There's not an ounce of excuse to raising the legitimate question "What about forgiveness? What about that part of the marriage vows?"

I'm really not sure where you get the idea that we think you trip, fall and insert yourself into intercourse.

Are you actually reading the posts?

Optimus Prime: Sometimes sex just happens.

Gee, I wonder where I'm getting this idea.

Obviously, you didn't say that, but you are now taking the time to defend it. I won't. You're either committed or you're not. The terms of a relationship are pretty clear.

I'll ask you now, a two part question: did YOU ever cheat on someone? Have you ever been cheated on?
 
.

Its ascribing sexual acts with a power they don't neccessarily have.

And denying a physical act its emotional and psychological component is cowardly. What you DO defines you. I don't give a **** what you say you feel. I am through with good intentions. If you're a good person, you act like it. If I screw another woman, I am proving I don't care about the emotional commitment I made. It is a lie. I have proved that I am mentally feeble enough to throw away a promise to another person.

Sex is not the be all, end all of a relationship, but throwing that to the wind is childish. If you dive in with your genitals, and then go "it's just sex," when you made a promise, you are an emotional and intellectual liar. For all the great game you talk, you have proved you are incapable of actually walking your talk.

And for the record, I have no problem with polyamorous relationships, with swingers, with sleeping around. As long as you're honest, I say go at is until your genitals fall off. But don't you dare enter a monogamous relationship and try and make excuses for your own transgressions. That makes you purely and simply a liar.
 
I knew her since we were both kids. I know her for 15 years now. We were always friends. I really like her, she is agood person. But I think its time for both of us to move on. Maybe she wants to stay friends because we know each other for so long.

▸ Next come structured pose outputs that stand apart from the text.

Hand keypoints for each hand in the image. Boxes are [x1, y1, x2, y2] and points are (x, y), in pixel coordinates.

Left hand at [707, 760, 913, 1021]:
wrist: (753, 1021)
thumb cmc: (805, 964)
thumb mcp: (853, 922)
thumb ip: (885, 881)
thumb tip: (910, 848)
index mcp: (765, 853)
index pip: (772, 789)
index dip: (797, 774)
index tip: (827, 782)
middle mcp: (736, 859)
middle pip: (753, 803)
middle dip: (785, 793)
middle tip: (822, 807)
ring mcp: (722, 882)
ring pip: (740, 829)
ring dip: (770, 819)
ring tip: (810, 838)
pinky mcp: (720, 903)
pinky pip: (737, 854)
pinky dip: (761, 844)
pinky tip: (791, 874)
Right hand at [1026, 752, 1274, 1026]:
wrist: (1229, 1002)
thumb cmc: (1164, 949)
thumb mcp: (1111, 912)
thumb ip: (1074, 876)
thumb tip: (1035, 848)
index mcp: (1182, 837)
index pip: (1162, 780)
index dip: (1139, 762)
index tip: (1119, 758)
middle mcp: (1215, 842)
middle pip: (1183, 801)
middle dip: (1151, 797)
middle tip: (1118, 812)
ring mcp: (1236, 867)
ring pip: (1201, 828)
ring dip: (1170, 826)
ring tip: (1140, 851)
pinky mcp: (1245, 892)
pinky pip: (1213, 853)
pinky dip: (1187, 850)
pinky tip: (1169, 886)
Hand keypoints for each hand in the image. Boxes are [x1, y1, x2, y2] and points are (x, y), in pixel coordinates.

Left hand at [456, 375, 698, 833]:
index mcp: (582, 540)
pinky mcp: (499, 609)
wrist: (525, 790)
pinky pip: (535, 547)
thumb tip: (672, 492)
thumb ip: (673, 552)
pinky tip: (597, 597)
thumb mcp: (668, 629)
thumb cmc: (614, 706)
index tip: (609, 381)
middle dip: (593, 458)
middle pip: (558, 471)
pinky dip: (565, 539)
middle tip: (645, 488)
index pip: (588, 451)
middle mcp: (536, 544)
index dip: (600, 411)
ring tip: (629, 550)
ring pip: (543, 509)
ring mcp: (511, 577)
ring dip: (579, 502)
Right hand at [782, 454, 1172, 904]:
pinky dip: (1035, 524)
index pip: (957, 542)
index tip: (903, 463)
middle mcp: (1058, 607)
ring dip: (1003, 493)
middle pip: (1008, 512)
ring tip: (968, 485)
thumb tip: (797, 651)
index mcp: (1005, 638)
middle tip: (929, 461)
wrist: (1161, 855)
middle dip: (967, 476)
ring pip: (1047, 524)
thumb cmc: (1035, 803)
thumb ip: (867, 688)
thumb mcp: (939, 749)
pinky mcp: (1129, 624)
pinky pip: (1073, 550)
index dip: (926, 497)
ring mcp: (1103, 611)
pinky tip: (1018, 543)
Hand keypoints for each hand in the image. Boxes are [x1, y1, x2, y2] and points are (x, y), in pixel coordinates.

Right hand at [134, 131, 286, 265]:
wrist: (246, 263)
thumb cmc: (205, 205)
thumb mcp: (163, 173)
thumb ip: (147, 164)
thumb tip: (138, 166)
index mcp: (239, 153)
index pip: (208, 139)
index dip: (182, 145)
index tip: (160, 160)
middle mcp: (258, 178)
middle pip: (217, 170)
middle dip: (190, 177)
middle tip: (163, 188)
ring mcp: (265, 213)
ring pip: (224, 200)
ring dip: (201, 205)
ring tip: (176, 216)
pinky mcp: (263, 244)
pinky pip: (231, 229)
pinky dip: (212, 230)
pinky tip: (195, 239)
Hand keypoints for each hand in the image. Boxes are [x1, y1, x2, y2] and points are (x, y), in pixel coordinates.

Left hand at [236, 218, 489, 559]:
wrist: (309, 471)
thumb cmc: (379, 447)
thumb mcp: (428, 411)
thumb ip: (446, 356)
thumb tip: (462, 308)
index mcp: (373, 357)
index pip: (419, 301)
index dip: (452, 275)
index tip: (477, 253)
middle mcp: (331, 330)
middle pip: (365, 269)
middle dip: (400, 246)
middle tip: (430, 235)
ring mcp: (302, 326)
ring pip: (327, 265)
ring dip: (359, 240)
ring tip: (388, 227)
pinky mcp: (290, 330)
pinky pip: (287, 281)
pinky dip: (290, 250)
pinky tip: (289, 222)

So you broke the heart of a lifelong friend and girlfriend, and then come on here and say she's disgusting, lazy, and lame?

Stay classy. :dry:

I genuinely can say I pity the next person who gets into a relationship with you.
 
So you broke the heart of a lifelong friend and girlfriend, and then come on here and say she's disgusting, lazy, and lame?

Stay classy. :dry:

I genuinely can say I pity the next person who gets into a relationship with you.

:up:


I can't say on Hype what I really want to say to him.